PAL For The Course


Whether or not the family of taipan Lucio Tan would make good on their tender to get back the whole of Philippine Airlines from San Miguel, the financial markets would probably consider it as an insignificant development for San Miguel.

If PAL would go back entirely to the taipan, or if San Miguel would keep its 49-percent interest in the airline, the market could easily view it, either way, as a plus for the listed San Miguel—you know, something like par for the course.

As we reported two years ago in 2012, when San Miguel injected initially some $500 million into the country’s struggling flag carrier PAL, the financial markets hardly showed signs of delight.

The price of San Miguel stocks remained steady then, showing none of the upbeat mood that usually followed the 25 or so business acquisitions by San Miguel starting in 2007, investing more than $5 billion over the past seven years, with its combined yearly revenues rising to an equivalent of 5.4 percent of the country’s GDP.

Anyway, the world airline business in 2012 incurred heavy losses, specifically $1 billion in just the first quarter of 2012, primarily because of the high prices of oil and thus airplane fuel. Surely, PAL found it difficult to beat the downtrend in the industry.

Even at that time, the San Miguel conglomerate was already recording Ebitda (earnings before interest, taxes, depreciation and amortization) of more than P70 billion a year. In short, based on its financial statements, San Miguel was doing fantastically well.

In the markets at that time, no wonder, analysts feared that, because of the troubles in the airline business in general, plus the unique problems besetting PAL such as labor unrest, the acquisition would only weigh San Miguel down.


If San Miguel, thus, would return its 49-percent stake in PAL to the Tan family, the financial markets would still regard it as a “win” for the conglomerate because, for one, the markets were not exactly in love with the acquisition, in the first place.

Moreover, San Miguel would likely make some profits from the deal with the Tan family. Word went around recently that the two groups agreed on a deadline on the buyback, falling due sometime next week, involving at least $1.5 billion.

As reports indicated, San Miguel initially put some $500 million into the airline, and from what I gathered, the conglomerate in the past two years put into the airline additional advances of around $800 million.

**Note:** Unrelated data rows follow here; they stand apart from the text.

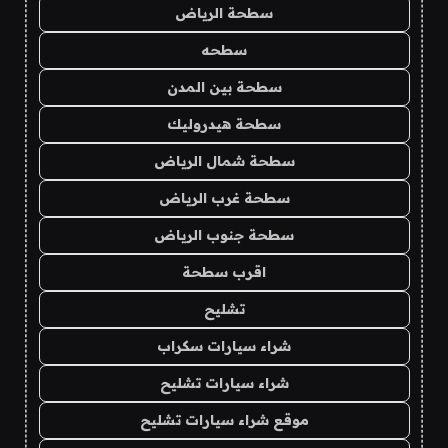
سطحة الرياض
سطحه
سطحة بين المدن
سطحة هيدروليك
سطحة شمال الرياض
سطحة غرب الرياض
سطحة جنوب الرياض
اقرب سطحة
تشليح
شراء سيارات سكراب
شراء سيارات تشليح
موقع شراء سيارات تشليح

If the rumored price of $1.5 billion for the Tan family’s buyback of PAL would hold, it seemed that San Miguel would already earn a premium of at least $200 million and the markets as always would love any quick profits for blue-chip stocks.

On the other hand, if the buyback deal would not push through for any reason at all, such as a change of heart by the taipan known in the business community as “Kapitan,” San Miguel could then still pursue its plans for the airline.

Reports indicated that, even before San Miguel invested in PAL two years ago, San Miguel vice chair and COO Ramon S. Ang (a.k.a. RSA) was already confident that he could turn around the airline from its heavy losing streak.

RSA intimated to bankers and the like at that time that PAL might not produce the profit “windfall” that San Miguel had been known to enjoy in its acquisitions, but he was certain that the airline would turn around.

It was not a surprise therefore that, just recently PAL disclosed to the Philippine Stock Exchange a net income of $7.6 million during the first half of 2014, which was a complete reversal of the $57-million loss it incurred in the same period last year.

Also, PAL insiders were confident that the airline would post another good financial performance for July 2014, as their preliminary figures showed that it could expect a net income of about $11 million in just one month.

From what I gathered, for example, the airline succeeded in bringing down its operating costs, mainly through the huge drop in its fuel and maintenance costs, which used to account for at least 55 percent of its yearly total costs.

PAL was able to reduce the same problematic fuel and maintenance costs to around 47 percent of total expenses, and they are still bound to go down, mainly because the airline will add more fuel-efficient aircraft to its fleet.

The latest model aircraft bought by PAL, for one, would allow it to use the “right” aircraft for any particular route.

For instance, PAL formerly used the huge Boeing 747 model for regional or even domestic flights. But according to PAL insiders, even if the airline could fill the aircraft to full capacity in those routes, it would still lose money. Thus PAL decided to use smaller but cost-efficient aircraft models for such short routes, reserving its fleet of wide-bodied aircraft for long-haul destinations such as the United States and Europe.

In one news report abroad back in 2012, RSA disclosed that San Miguel would take PAL through a complete course of changes and innovations, committing even then the conglomerate to invest some $8.5 billion in PAL over the next 10 years or until 2022.

Oh, and by the way, by that time in 2022—based on the prognosis propagated over the past few years by aircraft manufacturers and the world airline industry—the Asia-Pacific region would enjoy the heaviest air traffic in the whole world.

In short, the resurgence of PAL as a premier airline in these parts would be something that San Miguel could also work on or even expect.